▶ **Exercise set**
- 1) Using the asphalt pricing text below, list every unit price given in its table, with the date and asphalt grade for each.
- 2) Answer these questions from the asphalt pricing text below:
(a) In which months are the metropolitan tenders issued?
(b) By what percentage did the company's raw material prices rise between May and November 2010?
(c) Which refinery's prices does the table show?

▶ **Source text**
======
If payment terms are delayed when buying materials and equipment, in order to delay cash outflows, the
prices rise. Consequently, the profitability is diminished and the long-term cash flow is damaged .
Differences in The Development Of Costs And Contract Prices
Selling asphalt to metropolitan authorities constitutes the largest proportion of revenues. The tenders are
issued in February and March and production takes place between May and November. The price difference
between the date of securing the contract and the delivery date is reflected in the progress payments at the level of
the producer’s price index (PPI) according to the Public Procurement Law. In 2010, in particular, the PPI remained
substantially below the increase in asphalt prices. The development of asphalt prices and the PPI are shown in Table
1. The raw material prices for the company rose by 18% between May and November 2010, but the PPI announced
by the Statistical Institute was 7% for the same period. The production costs rose, but the company could not secure
a price increase to match the difference.
Table 1: The Development Of Asphalt Prices And The PPI
Date Raw Material Unit Price * (TRY/t)
21.05.2010 50/70 Asphalt Price 710.00
13.11.2010 50/70 Asphalt Price 837.00
21.05.2010 70/100 Asphalt Price 702.00
13.11.2010 70/100 Asphalt Price 829.00
* Prices of the Ismit Refinery, VAT not included.
======
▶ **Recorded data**
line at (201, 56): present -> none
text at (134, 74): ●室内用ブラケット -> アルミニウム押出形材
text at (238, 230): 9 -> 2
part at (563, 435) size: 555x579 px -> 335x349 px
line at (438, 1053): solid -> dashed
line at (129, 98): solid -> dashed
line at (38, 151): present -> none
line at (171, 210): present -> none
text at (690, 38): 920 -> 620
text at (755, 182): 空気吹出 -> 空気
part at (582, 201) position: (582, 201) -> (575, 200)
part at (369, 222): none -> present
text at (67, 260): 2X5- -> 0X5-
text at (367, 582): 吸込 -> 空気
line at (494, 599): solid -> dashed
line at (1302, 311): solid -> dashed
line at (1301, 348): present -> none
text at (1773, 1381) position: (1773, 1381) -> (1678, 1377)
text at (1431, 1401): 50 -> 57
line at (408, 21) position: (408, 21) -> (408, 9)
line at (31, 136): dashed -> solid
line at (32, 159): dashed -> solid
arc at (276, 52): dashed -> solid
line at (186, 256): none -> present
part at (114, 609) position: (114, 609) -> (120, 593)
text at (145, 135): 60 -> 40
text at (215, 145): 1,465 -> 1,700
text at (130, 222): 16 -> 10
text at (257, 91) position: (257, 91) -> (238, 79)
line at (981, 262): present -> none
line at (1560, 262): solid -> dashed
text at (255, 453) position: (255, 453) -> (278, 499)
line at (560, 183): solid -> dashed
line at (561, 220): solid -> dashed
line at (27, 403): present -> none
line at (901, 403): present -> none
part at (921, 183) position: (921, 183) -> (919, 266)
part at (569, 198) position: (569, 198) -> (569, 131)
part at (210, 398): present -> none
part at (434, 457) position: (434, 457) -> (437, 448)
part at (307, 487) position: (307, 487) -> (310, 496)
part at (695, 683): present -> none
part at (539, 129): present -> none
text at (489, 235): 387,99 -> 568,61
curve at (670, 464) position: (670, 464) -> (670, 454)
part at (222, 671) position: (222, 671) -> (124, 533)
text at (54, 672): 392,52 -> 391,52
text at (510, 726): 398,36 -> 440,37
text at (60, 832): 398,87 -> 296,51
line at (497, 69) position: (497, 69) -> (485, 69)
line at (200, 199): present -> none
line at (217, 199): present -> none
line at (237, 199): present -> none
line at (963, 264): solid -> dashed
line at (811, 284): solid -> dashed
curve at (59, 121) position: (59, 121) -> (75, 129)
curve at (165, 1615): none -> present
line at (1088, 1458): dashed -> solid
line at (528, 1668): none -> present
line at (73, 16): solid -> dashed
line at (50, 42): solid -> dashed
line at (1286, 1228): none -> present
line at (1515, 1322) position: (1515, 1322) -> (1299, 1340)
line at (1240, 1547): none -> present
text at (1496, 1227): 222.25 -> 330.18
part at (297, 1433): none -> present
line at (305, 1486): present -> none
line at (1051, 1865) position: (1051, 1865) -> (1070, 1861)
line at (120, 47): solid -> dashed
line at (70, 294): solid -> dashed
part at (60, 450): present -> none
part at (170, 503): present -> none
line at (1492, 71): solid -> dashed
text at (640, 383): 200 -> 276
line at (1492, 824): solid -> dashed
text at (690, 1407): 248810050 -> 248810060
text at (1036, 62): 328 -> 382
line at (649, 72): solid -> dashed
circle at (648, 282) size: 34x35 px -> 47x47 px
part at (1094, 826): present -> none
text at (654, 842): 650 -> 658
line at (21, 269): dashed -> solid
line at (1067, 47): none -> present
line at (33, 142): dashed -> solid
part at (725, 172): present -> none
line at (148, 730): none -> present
======
▶ **Responses per task**
- 1)
- 21.05.2010, 50/70 asphalt: 710.00 TRY/t
- 13.11.2010, 50/70 asphalt: 837.00 TRY/t
- 21.05.2010, 70/100 asphalt: 702.00 TRY/t
- 13.11.2010, 70/100 asphalt: 829.00 TRY/t

- 2)
(a) February and March
(b) 18%
(c) The Ismit Refinery